From its celebrated opening line – ‘Call me Ishmael’ – the novel plunges the reader into the narrator’s quest for meaning ‘in the damp, drizzly November of my soul’. Ishmael is an existential outsider, acting as the reader’s skilled interpreter of events and their implications. When Ishmael joins the crew of the Pequod, his own personal search for the meaning of his existence becomes inexorably linked to the darker revenge quest of the ‘monomaniacal Ahab’. This ‘grand, ungodly, godlike man’, ‘the scheming, unappeasably steadfast hunter of the white whale’ is not only pursuing his nemesis across the ocean’s wastes, he is also fighting the God that lurks behind the ‘unreasoning mask’ of the symbolic whale.

The novel is also rich in minor characters, including the tattooed harpooner Queequeg who is described as existing in a state between the civilised and the savage. Queequeg is best friends with Ishmael in the story. He is prominent early in the novel but later fades in significance, as does Ishmael when the narrative focuses on the climactic battle between Ahab and the whale. The ship’s chief mate Starbuck is a thoughtful and intellectual Quaker and Fedallah the Parsee is an Indian whom the crew speculates is a devil in the disguise of a man.

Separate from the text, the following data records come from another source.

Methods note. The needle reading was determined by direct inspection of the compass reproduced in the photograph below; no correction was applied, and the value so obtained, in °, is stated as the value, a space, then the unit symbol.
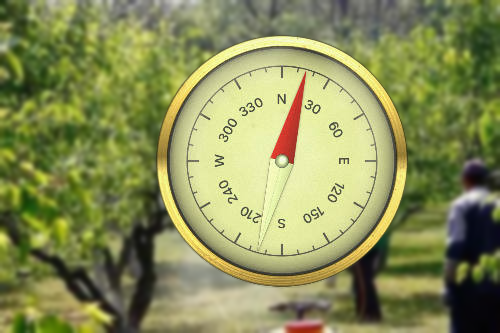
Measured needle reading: 15 °
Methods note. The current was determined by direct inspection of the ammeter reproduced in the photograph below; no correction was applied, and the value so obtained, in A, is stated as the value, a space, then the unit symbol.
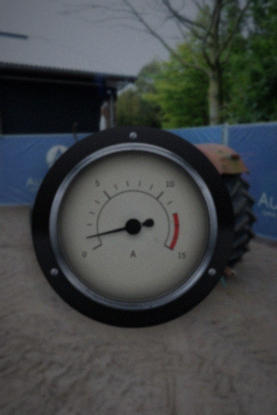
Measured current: 1 A
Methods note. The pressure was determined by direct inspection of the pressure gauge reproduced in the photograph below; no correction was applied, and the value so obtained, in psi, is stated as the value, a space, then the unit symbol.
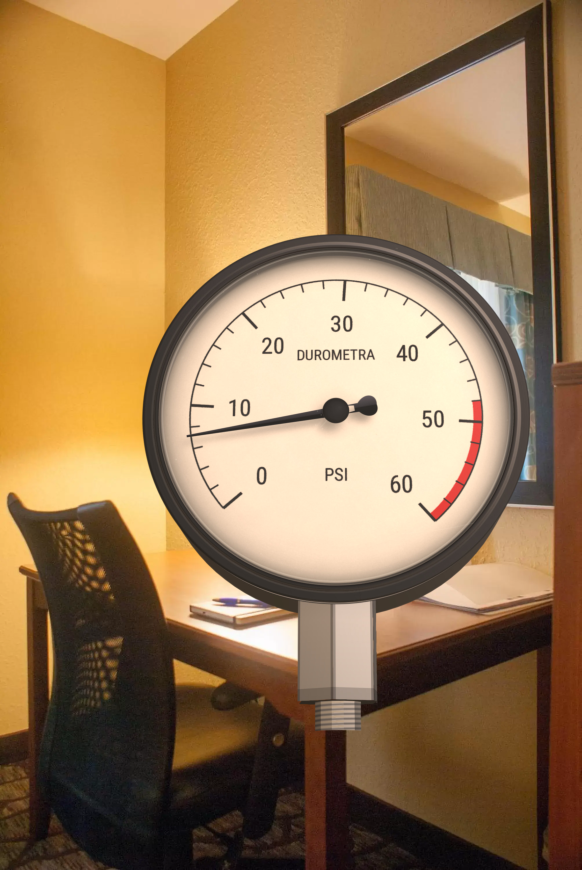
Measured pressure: 7 psi
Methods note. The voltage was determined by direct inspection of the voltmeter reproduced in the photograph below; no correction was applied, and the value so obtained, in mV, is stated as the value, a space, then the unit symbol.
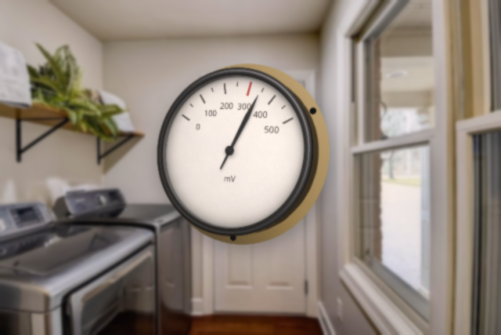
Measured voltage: 350 mV
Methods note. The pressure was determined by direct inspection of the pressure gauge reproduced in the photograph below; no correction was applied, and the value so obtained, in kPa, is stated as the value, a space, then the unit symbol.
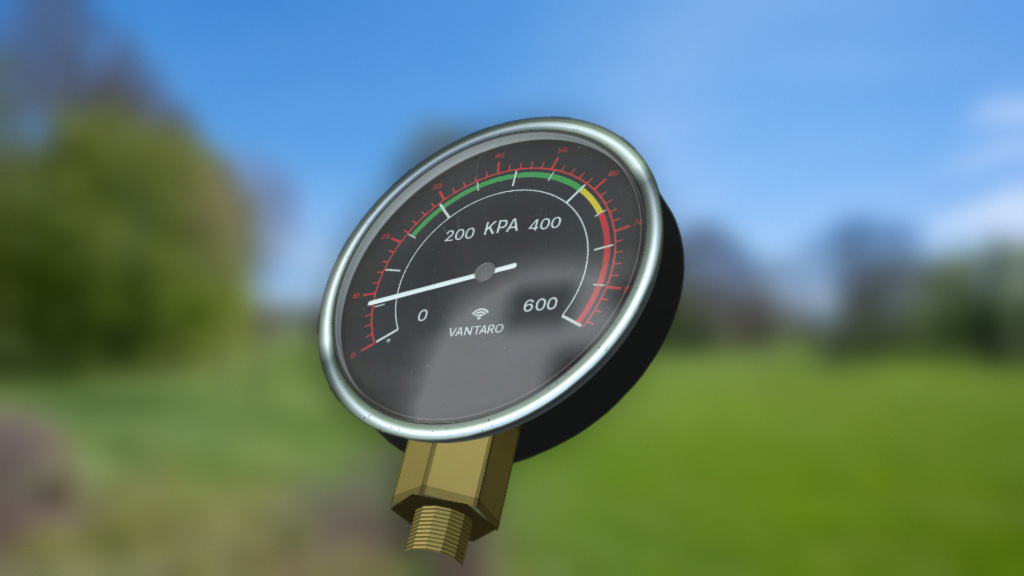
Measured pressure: 50 kPa
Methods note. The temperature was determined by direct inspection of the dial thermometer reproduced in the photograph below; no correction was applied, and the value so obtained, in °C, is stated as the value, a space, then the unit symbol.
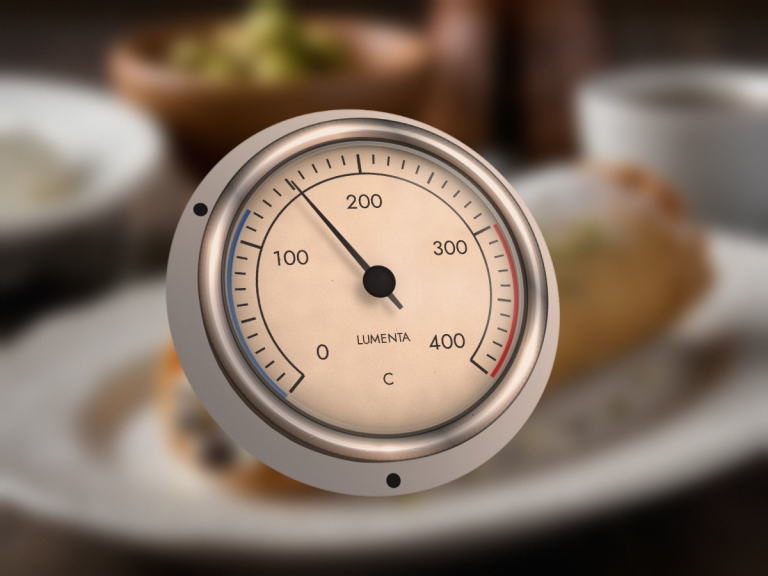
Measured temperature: 150 °C
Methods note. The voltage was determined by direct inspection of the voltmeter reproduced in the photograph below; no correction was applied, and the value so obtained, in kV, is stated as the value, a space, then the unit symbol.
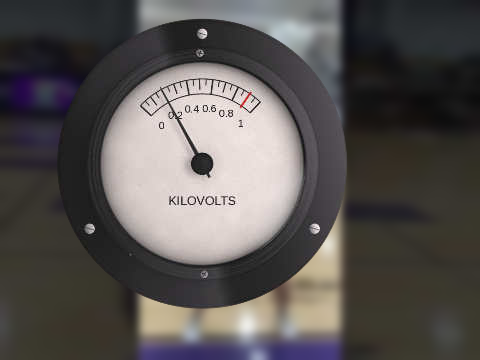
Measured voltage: 0.2 kV
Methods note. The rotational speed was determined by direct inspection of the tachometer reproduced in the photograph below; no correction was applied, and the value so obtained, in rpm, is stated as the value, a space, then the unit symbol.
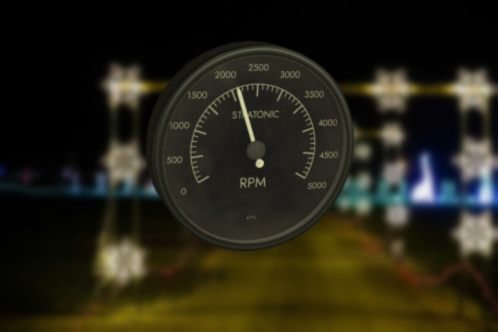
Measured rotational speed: 2100 rpm
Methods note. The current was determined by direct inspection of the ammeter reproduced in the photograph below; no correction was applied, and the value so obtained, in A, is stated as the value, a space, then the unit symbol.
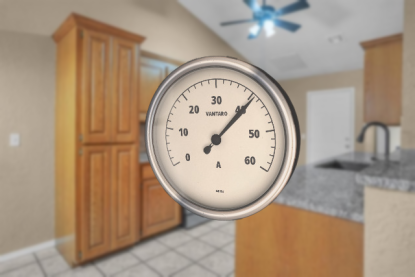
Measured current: 41 A
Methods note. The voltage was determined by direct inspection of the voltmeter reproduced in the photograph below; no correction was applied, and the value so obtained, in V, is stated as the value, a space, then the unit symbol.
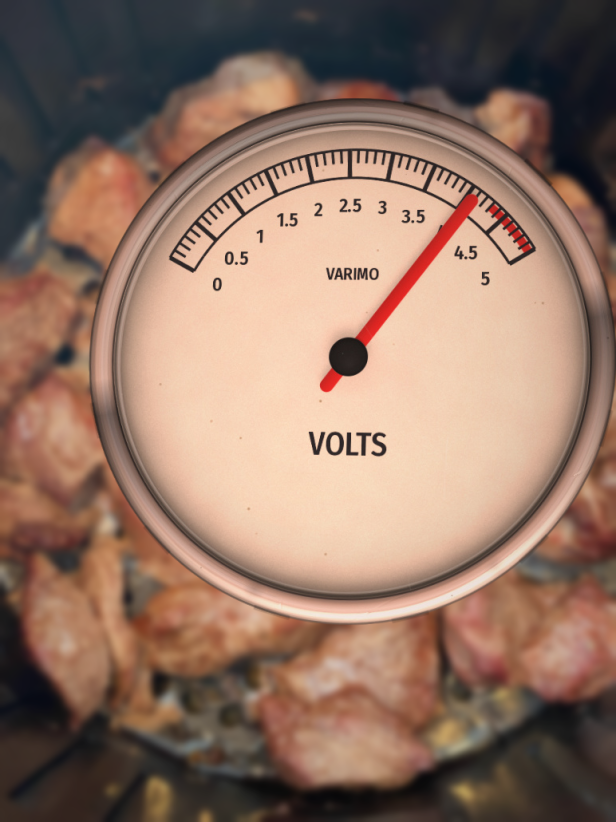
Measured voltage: 4.1 V
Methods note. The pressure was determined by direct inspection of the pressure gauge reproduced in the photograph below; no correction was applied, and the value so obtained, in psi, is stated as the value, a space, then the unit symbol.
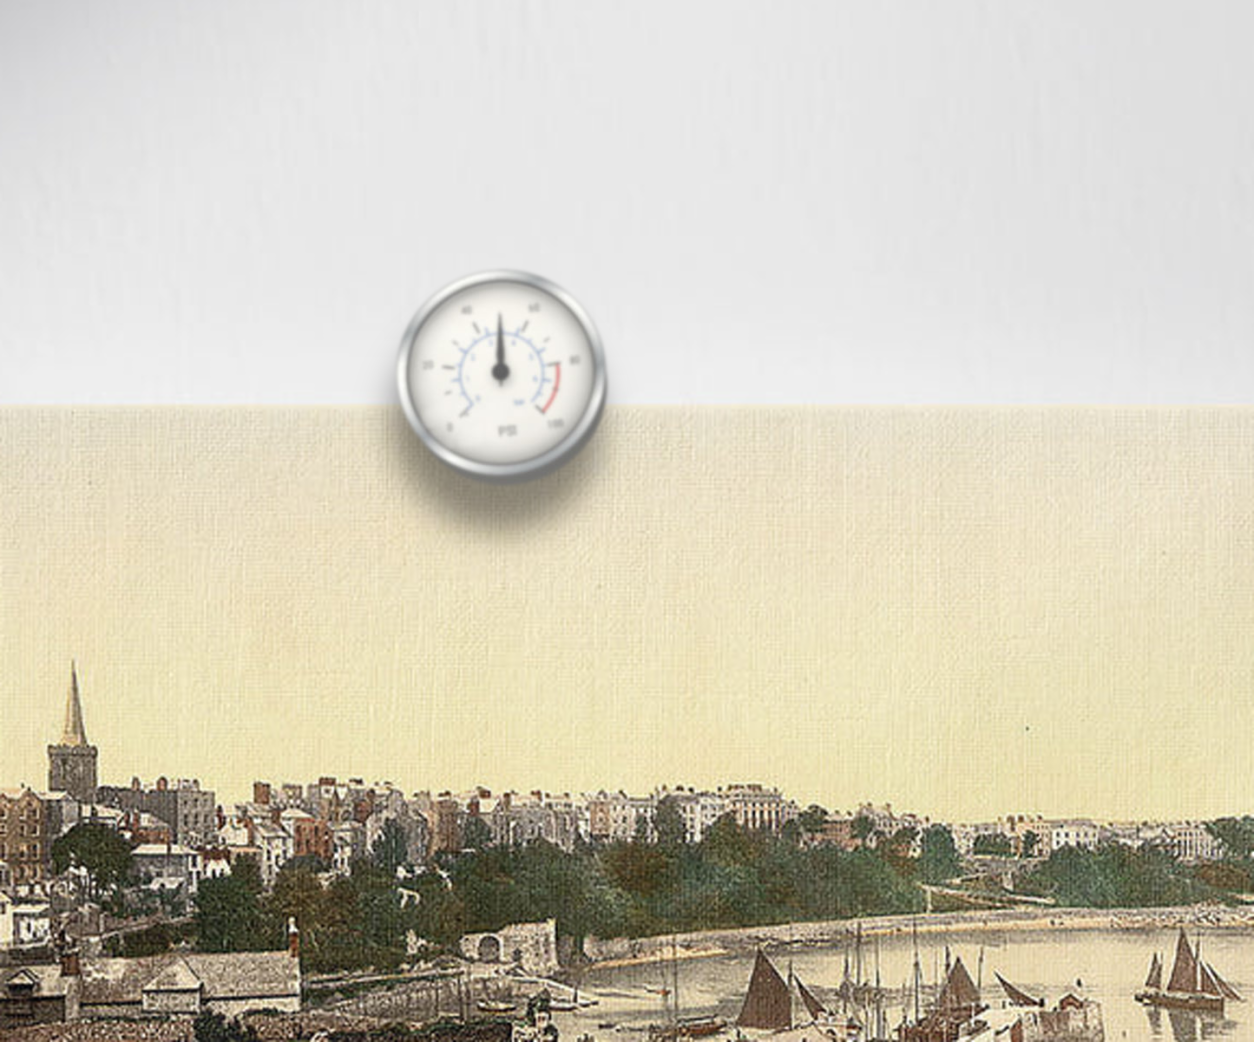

Moby Dick culminates in a thrilling three-day chase in which Moby Dick eventually destroys the Pequod. Ishmael survives to tell his tale by clinging to Queequeg’s carved coffin.

This fascinating work of fiction is usually described as an elemental novel in which the outsider Ishmael is pitted against the fathomless infinity of the sea, grappling with the big questions of existence. These are serious themes indeed but there are also humour and comic moments, and witty asides embedded in the text. ‘Better sleep with a sober cannibal’, says Ishmael, when forced to share a bed with Queequeg, ‘than a drunken Christian.’

To the author’s intense disappointment, when the novel was published in 1851, it was not well received and from relative popularity, as a writer, Melville began to fade into obscurity. It was only after his death that the novel was reassessed by scholars, reviewers and other authors, recognising its power and its brilliance.

The novel has been adapted or represented in art, film, books, cartoons, television, and more than a dozen versions in comic-book format. The first adaptation was the 1926 silent movie The Sea Beast, starring John Barrymore, in which Ahab kills the whale and returns to marry his fiancée. Hollywood always did like a happy ending. This was remade in 1930 as Moby Dick and was the first version with a soundtrack. The most famous adaptation was the John Huston 1956 film produced from a screenplay by author Ray Bradbury. In this solemn adaptation, Gregory Peck plays the tortured Ahab. The film has an 84% rating on Rotten Tomatoes, with the consensus that ‘It may favour spectacle in place of the deeper themes in Herman Melville’s novel, but John Huston’s Moby Dick still makes for a grand movie adventure.’

Orson Welles had two attempts at the novel: an unfinished version filmed in 1971, which is not to be confused with his two-act drama which was performed at the Duke of York’s Theatre in London in 1955. The original cast of this stage production starred Welles as Ahab and also included Christopher Lee, Kenneth Williams, Joan Plowright, and Patrick McGoohan.

In their analysis of the novel (Moby Dick: A Longman Critical Edition, 2007), John Bryant and Haskell Springer state that the long list of adaptations clearly indicates the narrative demonstrates ‘the iconic image of an angry embittered American slaying a mythic beast seems to capture the popular imagination’, showing how ‘different readers in different periods of popular culture have rewritten Moby Dick to make it a ‘true cultural icon’. And to a great extent that is why the novel remains important and relevant to the modern reader.